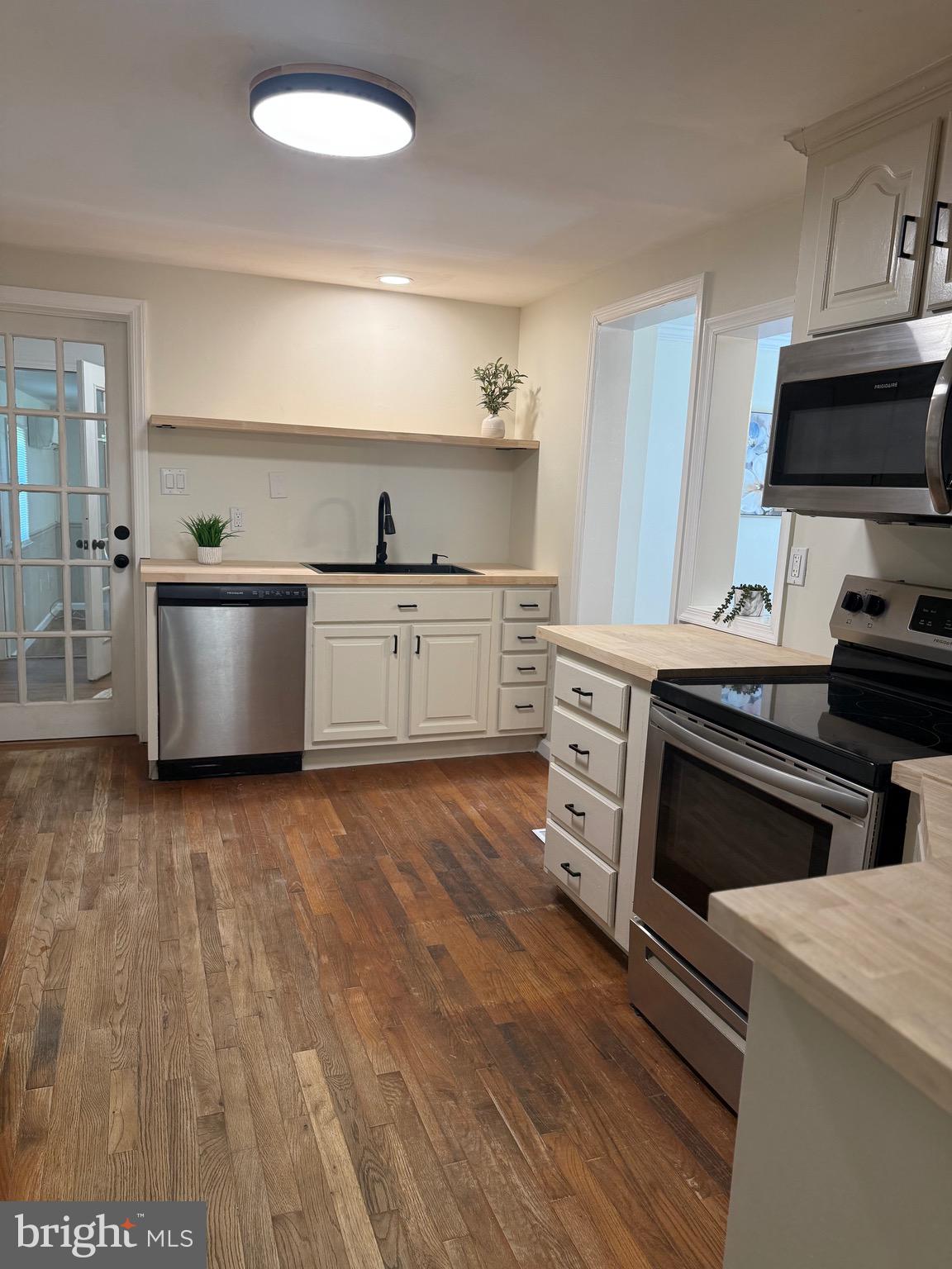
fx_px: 880
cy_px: 634
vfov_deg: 71.6
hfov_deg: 56.8
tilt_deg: -9.6
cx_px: 476
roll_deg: -2.5
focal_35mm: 24
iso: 200
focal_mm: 6.76
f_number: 1.78
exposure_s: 1/120
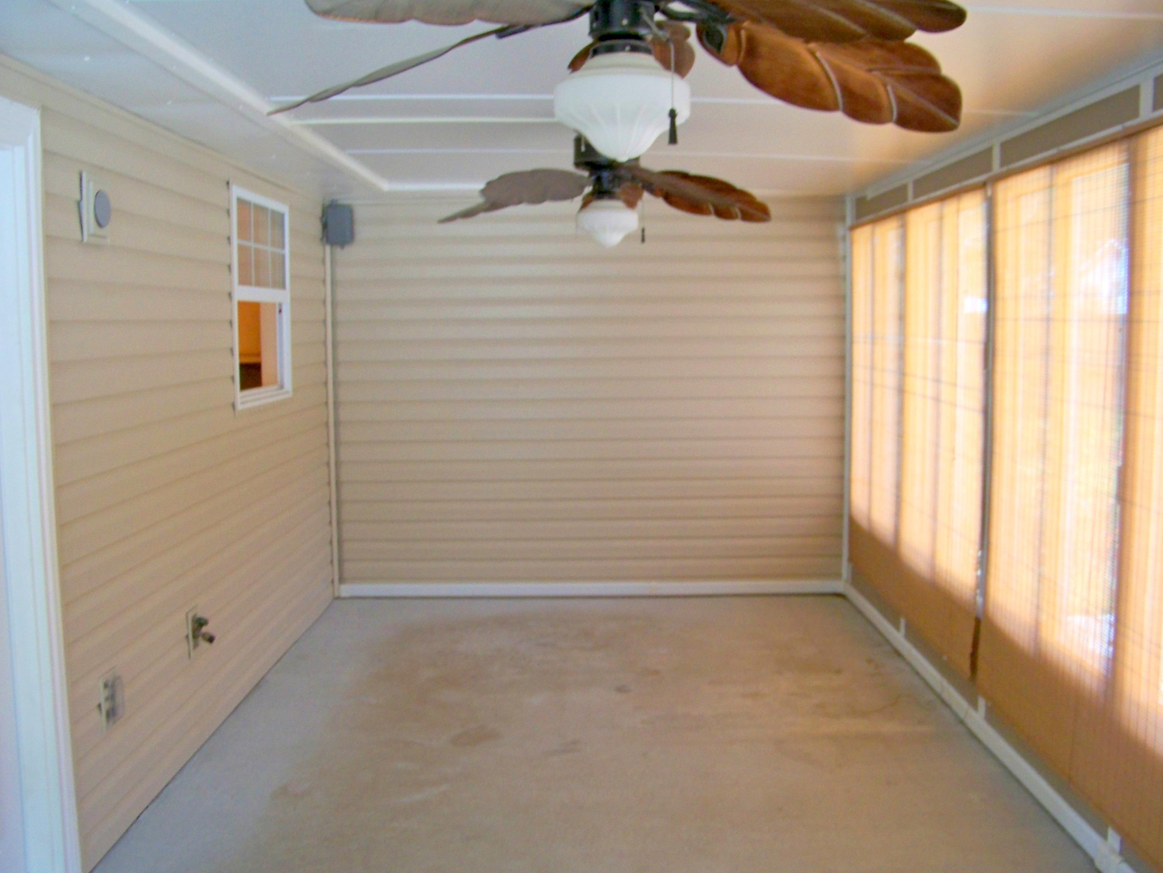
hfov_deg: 54.0
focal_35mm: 34
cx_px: 568
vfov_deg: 41.8
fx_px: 1142
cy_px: 431
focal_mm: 5.85
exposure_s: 1/30
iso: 200
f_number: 2.8
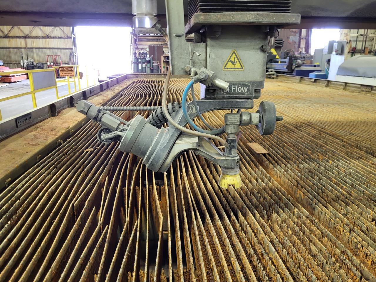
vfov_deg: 53.1
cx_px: 188
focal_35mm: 26
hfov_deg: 67.3
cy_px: 141
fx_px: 282
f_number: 1.8
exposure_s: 1/40
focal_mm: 5.4
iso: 200
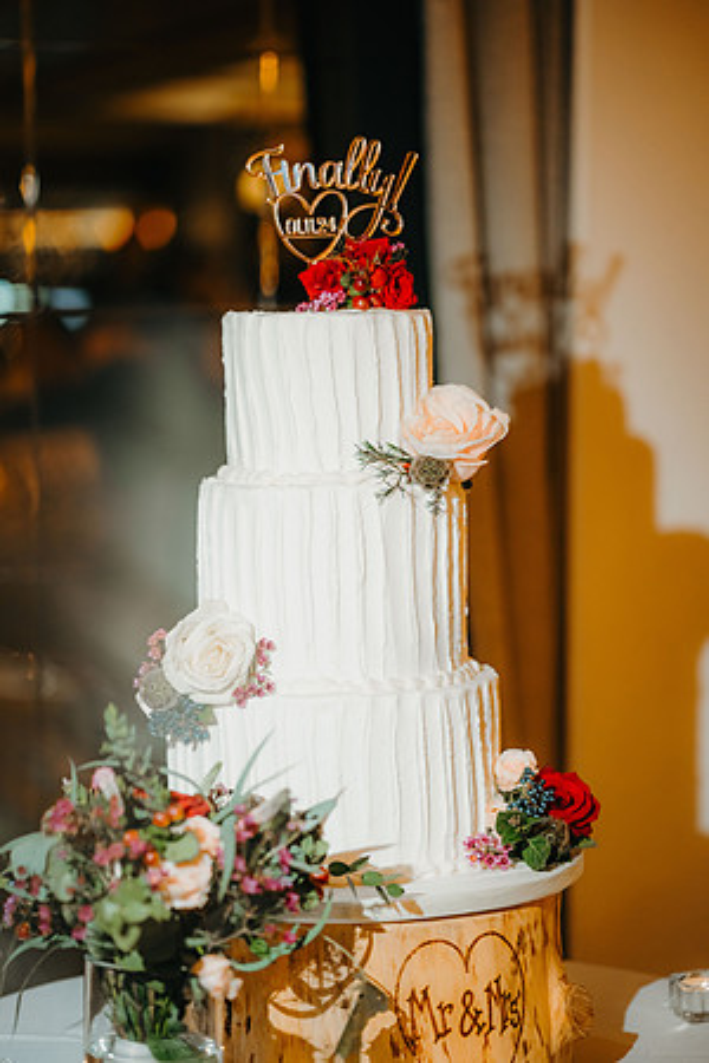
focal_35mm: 85
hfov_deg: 16.1
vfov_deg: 23.9
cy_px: 532
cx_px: 354
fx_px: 2511
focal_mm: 85
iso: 800
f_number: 2
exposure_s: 1/200
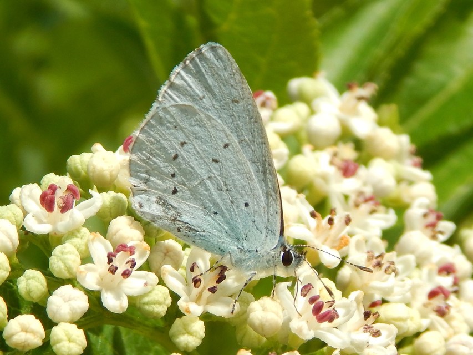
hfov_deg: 23.0
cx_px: 236
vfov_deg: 17.4
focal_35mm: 85
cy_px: 178
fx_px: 1162
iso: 125
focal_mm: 15.3
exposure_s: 1/1250
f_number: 4.3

→ AIM OF THE TASK
The material above should be printed again exactly, with each picture left out.

→ REPLY
fx_px: 880
cy_px: 634
vfov_deg: 71.6
hfov_deg: 56.8
tilt_deg: -9.6
cx_px: 476
roll_deg: -2.5
focal_35mm: 24
iso: 200
focal_mm: 6.76
f_number: 1.78
exposure_s: 1/120
hfov_deg: 54.0
focal_35mm: 34
cx_px: 568
vfov_deg: 41.8
fx_px: 1142
cy_px: 431
focal_mm: 5.85
exposure_s: 1/30
iso: 200
f_number: 2.8
vfov_deg: 53.1
cx_px: 188
focal_35mm: 26
hfov_deg: 67.3
cy_px: 141
fx_px: 282
f_number: 1.8
exposure_s: 1/40
focal_mm: 5.4
iso: 200
focal_35mm: 85
hfov_deg: 16.1
vfov_deg: 23.9
cy_px: 532
cx_px: 354
fx_px: 2511
focal_mm: 85
iso: 800
f_number: 2
exposure_s: 1/200
hfov_deg: 23.0
cx_px: 236
vfov_deg: 17.4
focal_35mm: 85
cy_px: 178
fx_px: 1162
iso: 125
focal_mm: 15.3
exposure_s: 1/1250
f_number: 4.3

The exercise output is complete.